July 31, 2014

Back Pain + Stroke = Disaster

I herniated a disc in my back and had sciatica 20 years ago so I've been stretching my back for years.  After my stroke I was worried my back pain would come back.  It did.  A recent bout of back spasms taught me stretching my back every morning is not enough.  Freezing in place when a back spasm hits and hoping I can walk slowly to sit down without dropping my cane is scary. 

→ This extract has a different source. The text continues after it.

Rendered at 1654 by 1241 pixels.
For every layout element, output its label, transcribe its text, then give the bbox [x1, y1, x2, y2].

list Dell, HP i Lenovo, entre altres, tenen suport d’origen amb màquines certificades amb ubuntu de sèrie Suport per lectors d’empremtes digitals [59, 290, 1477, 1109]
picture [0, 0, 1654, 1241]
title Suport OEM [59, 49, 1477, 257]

My PT showed me I arch my back because my abdominal muscles on my paralyzed side are weak (bottom half of red line on left).  To stop myself from falling forwards while standing I lean back (top half of red line).  I also arch my back every time I lift my leg to walk.  Leg muscles (small arrow pointing upwards) need a stable base to pull on.  Abdominal muscles (arrows pointing downwards) are suppose to hold the pelvis and spine still when my leg moves.  

It gets worse.  I discovered I arch my back when I lean down to pick up an object, like when I reach down to get a pot from a bottom cabinet, get milk from the bottom shelf of the refrigerator, or pick up something from the floor.  I arch my back when I wash a dish because I am leaning my stomach on the edge of the counter for support.  

My PT taught me to do leg lifts with bent rather than straight knees.  I decided to intensify the workout.  I clasp my hands together, lift both arms over head, and lift my head while twisting to the left until my right shoulder blade lifts off the bed.  Before I start doing a leg lift I press my low back against the mattress and take a deep breath.  When I move I slowly let my breath out through pursed lips.  Holding my breath would increase my blood pressure.  I was dismayed that my NDT certification course did not teach that hand function comes from my gut.

Bottom Line: It takes both stretching my tight back and strengthening my weak abdominals to keep back spasms away.